MCMCpack is a software package designed to allow users to perform Bayesian inference via Markov chain Monte Carlo (MCMC). More specifically, MCMCpack is a formal R package. R is an extremely powerful language and environment for statistical computation and graphics. The lead developers of the MCMCpack project are Andrew D.Martin (University of Michigan), Kevin M. Quinn (UC Berkeley), and Jong Hee Park (Seoul National University). We assume that users of this package will be familiar with R.

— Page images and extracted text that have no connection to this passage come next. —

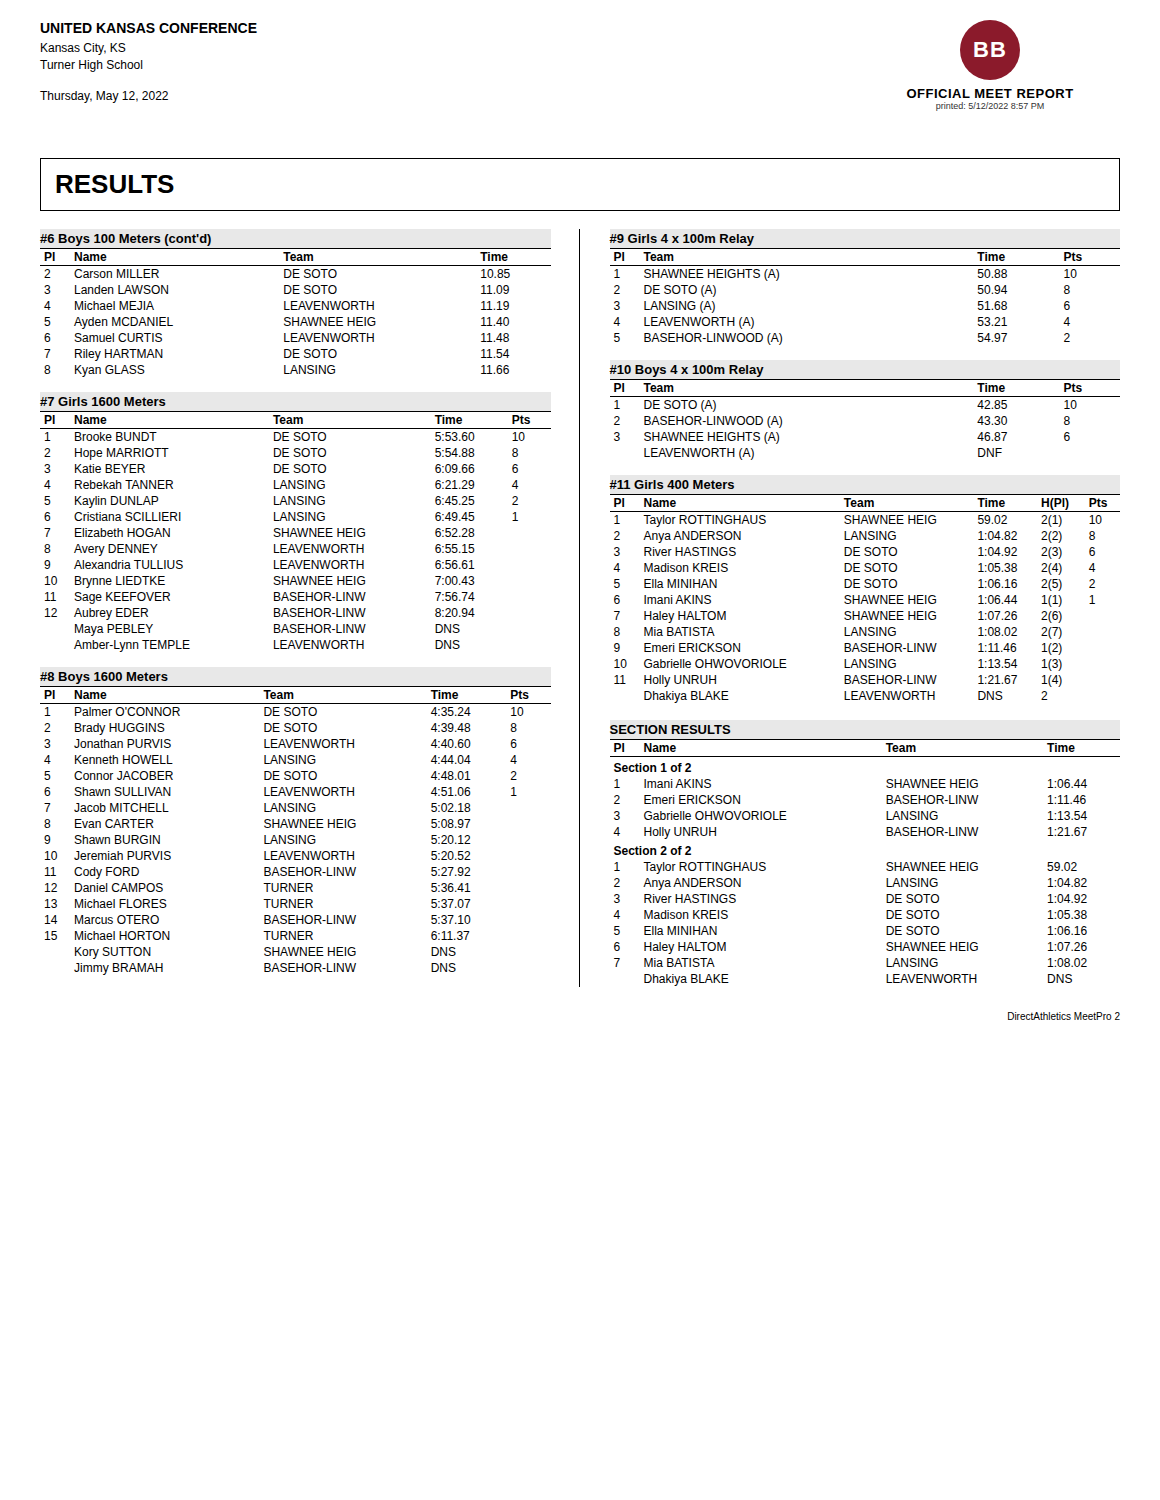UNITED KANSAS CONFERENCE
Kansas City, KS
Turner High School
Thursday, May 12, 2022
BB
OFFICIAL MEET REPORT
printed: 5/12/2022 8:57 PM
RESULTS
#6 Boys 100 Meters (cont'd)
| Pl | Name | Team | Time |
| --- | --- | --- | --- |
| 2 | Carson MILLER | DE SOTO | 10.85 |
| 3 | Landen LAWSON | DE SOTO | 11.09 |
| 4 | Michael MEJIA | LEAVENWORTH | 11.19 |
| 5 | Ayden MCDANIEL | SHAWNEE HEIG | 11.40 |
| 6 | Samuel CURTIS | LEAVENWORTH | 11.48 |
| 7 | Riley HARTMAN | DE SOTO | 11.54 |
| 8 | Kyan GLASS | LANSING | 11.66 |
#7 Girls 1600 Meters
| Pl | Name | Team | Time | Pts |
| --- | --- | --- | --- | --- |
| 1 | Brooke BUNDT | DE SOTO | 5:53.60 | 10 |
| 2 | Hope MARRIOTT | DE SOTO | 5:54.88 | 8 |
| 3 | Katie BEYER | DE SOTO | 6:09.66 | 6 |
| 4 | Rebekah TANNER | LANSING | 6:21.29 | 4 |
| 5 | Kaylin DUNLAP | LANSING | 6:45.25 | 2 |
| 6 | Cristiana SCILLIERI | LANSING | 6:49.45 | 1 |
| 7 | Elizabeth HOGAN | SHAWNEE HEIG | 6:52.28 | |
| 8 | Avery DENNEY | LEAVENWORTH | 6:55.15 | |
| 9 | Alexandria TULLIUS | LEAVENWORTH | 6:56.61 | |
| 10 | Brynne LIEDTKE | SHAWNEE HEIG | 7:00.43 | |
| 11 | Sage KEEFOVER | BASEHOR-LINW | 7:56.74 | |
| 12 | Aubrey EDER | BASEHOR-LINW | 8:20.94 | |
| | Maya PEBLEY | BASEHOR-LINW | DNS | |
| | Amber-Lynn TEMPLE | LEAVENWORTH | DNS | |
#8 Boys 1600 Meters
| Pl | Name | Team | Time | Pts |
| --- | --- | --- | --- | --- |
| 1 | Palmer O'CONNOR | DE SOTO | 4:35.24 | 10 |
| 2 | Brady HUGGINS | DE SOTO | 4:39.48 | 8 |
| 3 | Jonathan PURVIS | LEAVENWORTH | 4:40.60 | 6 |
| 4 | Kenneth HOWELL | LANSING | 4:44.04 | 4 |
| 5 | Connor JACOBER | DE SOTO | 4:48.01 | 2 |
| 6 | Shawn SULLIVAN | LEAVENWORTH | 4:51.06 | 1 |
| 7 | Jacob MITCHELL | LANSING | 5:02.18 | |
| 8 | Evan CARTER | SHAWNEE HEIG | 5:08.97 | |
| 9 | Shawn BURGIN | LANSING | 5:20.12 | |
| 10 | Jeremiah PURVIS | LEAVENWORTH | 5:20.52 | |
| 11 | Cody FORD | BASEHOR-LINW | 5:27.92 | |
| 12 | Daniel CAMPOS | TURNER | 5:36.41 | |
| 13 | Michael FLORES | TURNER | 5:37.07 | |
| 14 | Marcus OTERO | BASEHOR-LINW | 5:37.10 | |
| 15 | Michael HORTON | TURNER | 6:11.37 | |
| | Kory SUTTON | SHAWNEE HEIG | DNS | |
| | Jimmy BRAMAH | BASEHOR-LINW | DNS | |
#9 Girls 4 x 100m Relay
| Pl | Team | Time | Pts |
| --- | --- | --- | --- |
| 1 | SHAWNEE HEIGHTS (A) | 50.88 | 10 |
| 2 | DE SOTO (A) | 50.94 | 8 |
| 3 | LANSING (A) | 51.68 | 6 |
| 4 | LEAVENWORTH (A) | 53.21 | 4 |
| 5 | BASEHOR-LINWOOD (A) | 54.97 | 2 |
#10 Boys 4 x 100m Relay
| Pl | Team | Time | Pts |
| --- | --- | --- | --- |
| 1 | DE SOTO (A) | 42.85 | 10 |
| 2 | BASEHOR-LINWOOD (A) | 43.30 | 8 |
| 3 | SHAWNEE HEIGHTS (A) | 46.87 | 6 |
| | LEAVENWORTH (A) | DNF | |
#11 Girls 400 Meters
| Pl | Name | Team | Time | H(Pl) | Pts |
| --- | --- | --- | --- | --- | --- |
| 1 | Taylor ROTTINGHAUS | SHAWNEE HEIG | 59.02 | 2(1) | 10 |
| 2 | Anya ANDERSON | LANSING | 1:04.82 | 2(2) | 8 |
| 3 | River HASTINGS | DE SOTO | 1:04.92 | 2(3) | 6 |
| 4 | Madison KREIS | DE SOTO | 1:05.38 | 2(4) | 4 |
| 5 | Ella MINIHAN | DE SOTO | 1:06.16 | 2(5) | 2 |
| 6 | Imani AKINS | SHAWNEE HEIG | 1:06.44 | 1(1) | 1 |
| 7 | Haley HALTOM | SHAWNEE HEIG | 1:07.26 | 2(6) | |
| 8 | Mia BATISTA | LANSING | 1:08.02 | 2(7) | |
| 9 | Emeri ERICKSON | BASEHOR-LINW | 1:11.46 | 1(2) | |
| 10 | Gabrielle OHWOVORIOLE | LANSING | 1:13.54 | 1(3) | |
| 11 | Holly UNRUH | BASEHOR-LINW | 1:21.67 | 1(4) | |
| | Dhakiya BLAKE | LEAVENWORTH | DNS | 2 | |
SECTION RESULTS
| Pl | Name | Team | Time |
| --- | --- | --- | --- |
| Section 1 of 2 |
| 1 | Imani AKINS | SHAWNEE HEIG | 1:06.44 |
| 2 | Emeri ERICKSON | BASEHOR-LINW | 1:11.46 |
| 3 | Gabrielle OHWOVORIOLE | LANSING | 1:13.54 |
| 4 | Holly UNRUH | BASEHOR-LINW | 1:21.67 |
| Section 2 of 2 |
| 1 | Taylor ROTTINGHAUS | SHAWNEE HEIG | 59.02 |
| 2 | Anya ANDERSON | LANSING | 1:04.82 |
| 3 | River HASTINGS | DE SOTO | 1:04.92 |
| 4 | Madison KREIS | DE SOTO | 1:05.38 |
| 5 | Ella MINIHAN | DE SOTO | 1:06.16 |
| 6 | Haley HALTOM | SHAWNEE HEIG | 1:07.26 |
| 7 | Mia BATISTA | LANSING | 1:08.02 |
| | Dhakiya BLAKE | LEAVENWORTH | DNS |
DirectAthletics MeetPro 2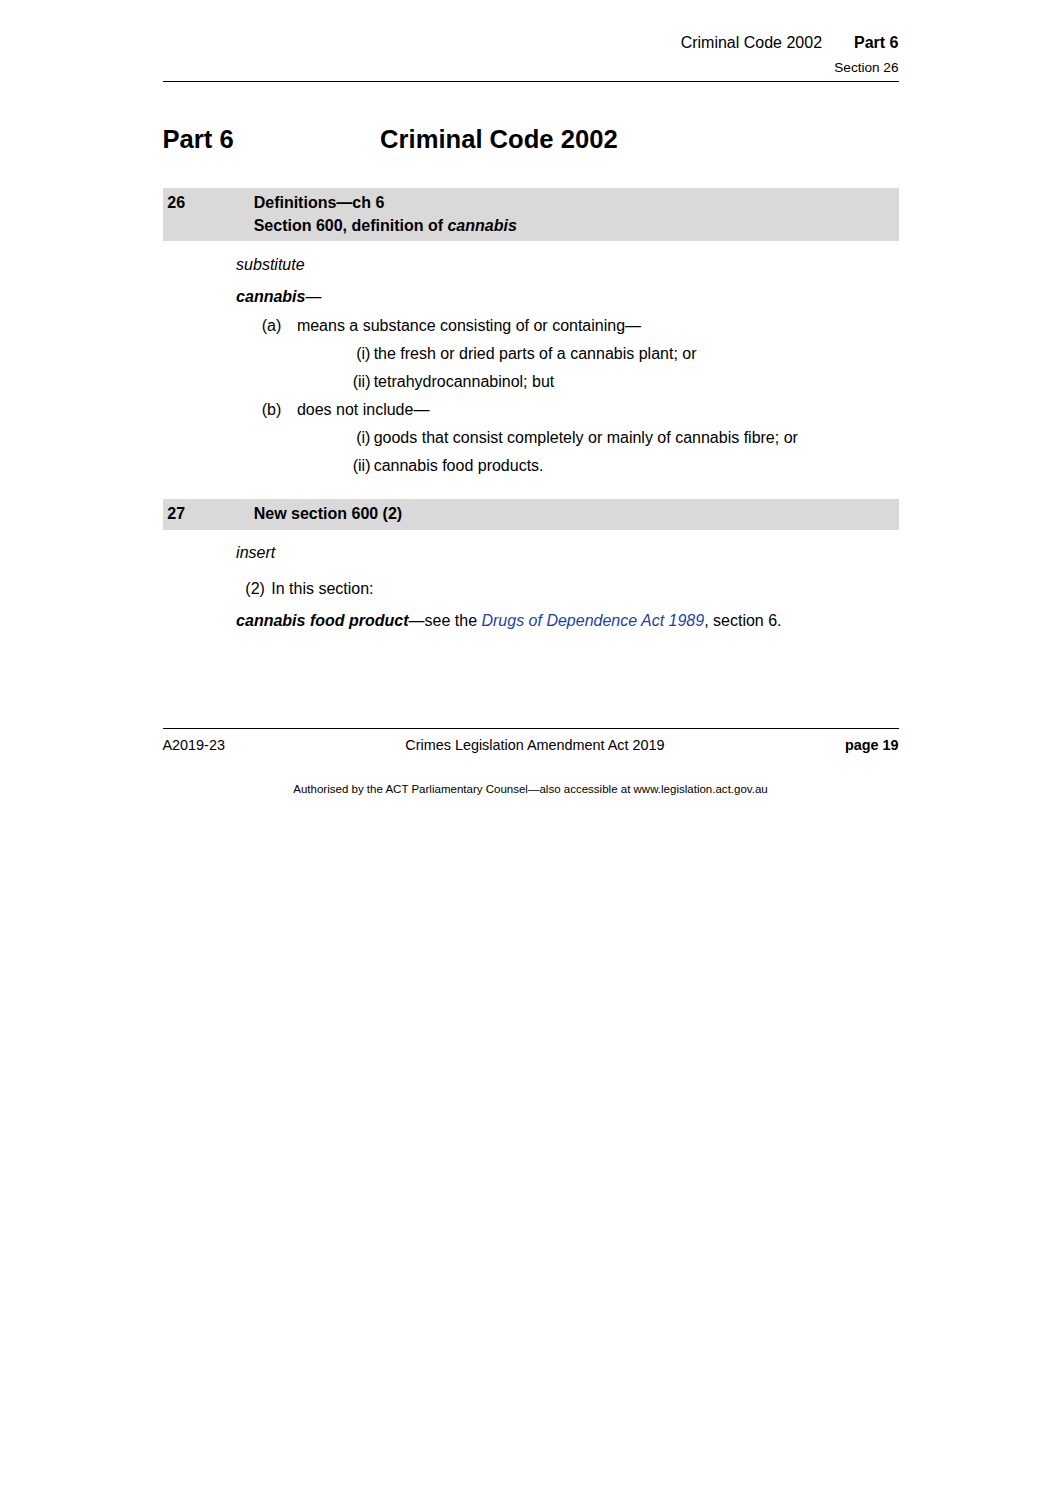Criminal Code 2002 Part 6
Section 26
Part 6 Criminal Code 2002
26 Definitions—ch 6 Section 600, definition of cannabis
substitute
cannabis—
(a) means a substance consisting of or containing—
(i) the fresh or dried parts of a cannabis plant; or
(ii) tetrahydrocannabinol; but
(b) does not include—
(i) goods that consist completely or mainly of cannabis fibre; or
(ii) cannabis food products.
27 New section 600 (2)
insert
(2) In this section:
cannabis food product—see the Drugs of Dependence Act 1989, section 6.
A2019-23 Crimes Legislation Amendment Act 2019 page 19
Authorised by the ACT Parliamentary Counsel—also accessible at www.legislation.act.gov.au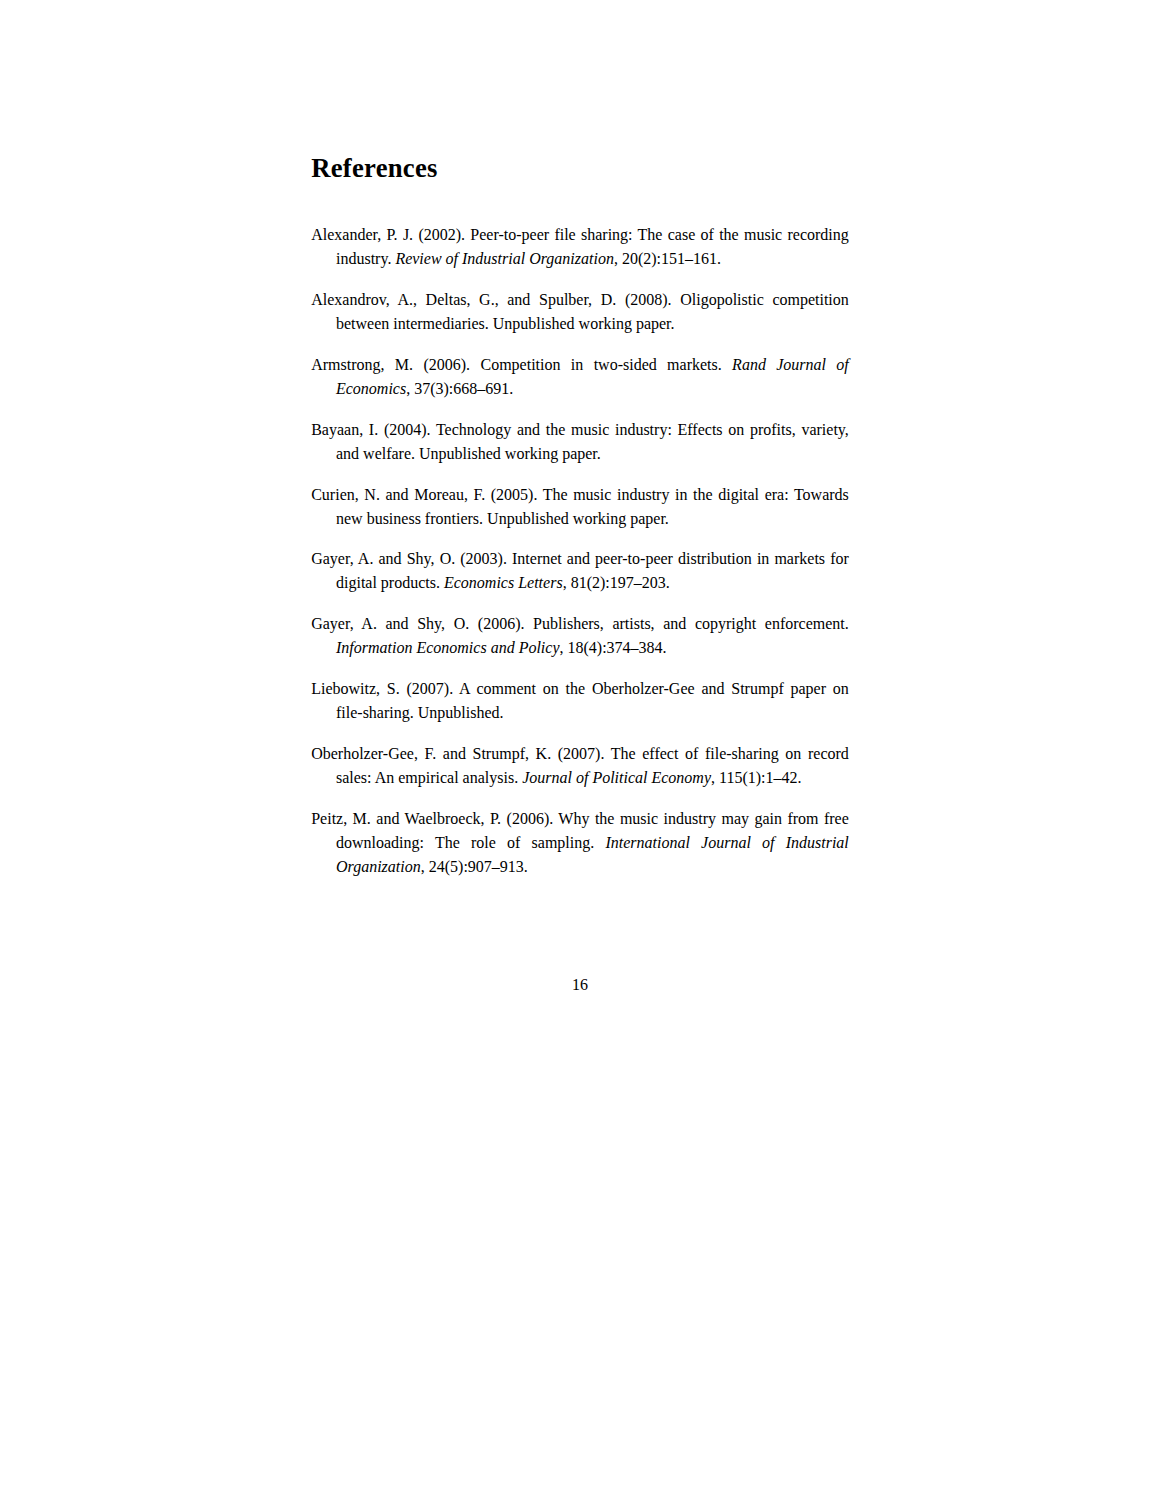References
Alexander, P. J. (2002). Peer-to-peer file sharing: The case of the music recording industry. Review of Industrial Organization, 20(2):151–161.
Alexandrov, A., Deltas, G., and Spulber, D. (2008). Oligopolistic competition between intermediaries. Unpublished working paper.
Armstrong, M. (2006). Competition in two-sided markets. Rand Journal of Economics, 37(3):668–691.
Bayaan, I. (2004). Technology and the music industry: Effects on profits, variety, and welfare. Unpublished working paper.
Curien, N. and Moreau, F. (2005). The music industry in the digital era: Towards new business frontiers. Unpublished working paper.
Gayer, A. and Shy, O. (2003). Internet and peer-to-peer distribution in markets for digital products. Economics Letters, 81(2):197–203.
Gayer, A. and Shy, O. (2006). Publishers, artists, and copyright enforcement. Information Economics and Policy, 18(4):374–384.
Liebowitz, S. (2007). A comment on the Oberholzer-Gee and Strumpf paper on file-sharing. Unpublished.
Oberholzer-Gee, F. and Strumpf, K. (2007). The effect of file-sharing on record sales: An empirical analysis. Journal of Political Economy, 115(1):1–42.
Peitz, M. and Waelbroeck, P. (2006). Why the music industry may gain from free downloading: The role of sampling. International Journal of Industrial Organization, 24(5):907–913.
16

Currently MCMCpack allows the user to perform Bayesian inference via simulation from the posterior distributions of the following models: linear regression (with Gaussian errors), Quinn's dynamic ecological inference model, Wakefield's hierarchial ecological inference model, a probit model, a logistic regression model, a one-dimensional item response theory model, a K-dimensional item response theory model, a robust k-dimensional item response theory model, a Normal theory factor analysis model, a mixed response factor analysis model, an ordinal item response theory model, a Poisson regression, a Poisson changepoint model, a tobit regression, a multinomial logit model, an SVD regression model, and an ordered probit model. The package also contains densities and random number generators for commonly used distributions that are not part of the standard R distribution, a general purpose Metropolis sampling algorithm, functions to compute Bayes factors for some models, a handful of teaching models, and some data visualization tools for ecological inference.
To maximize computational efficiency, the actual sampling for each model is done in compiled C++ using the Scythe Statistical Library. The posterior samples returned by each function are returned as mcmc objects, which can easily be summarized and manipulated by the coda package. Please consult the coda documentation for a comprehensive list of functions that can be used to analyze the posterior sample.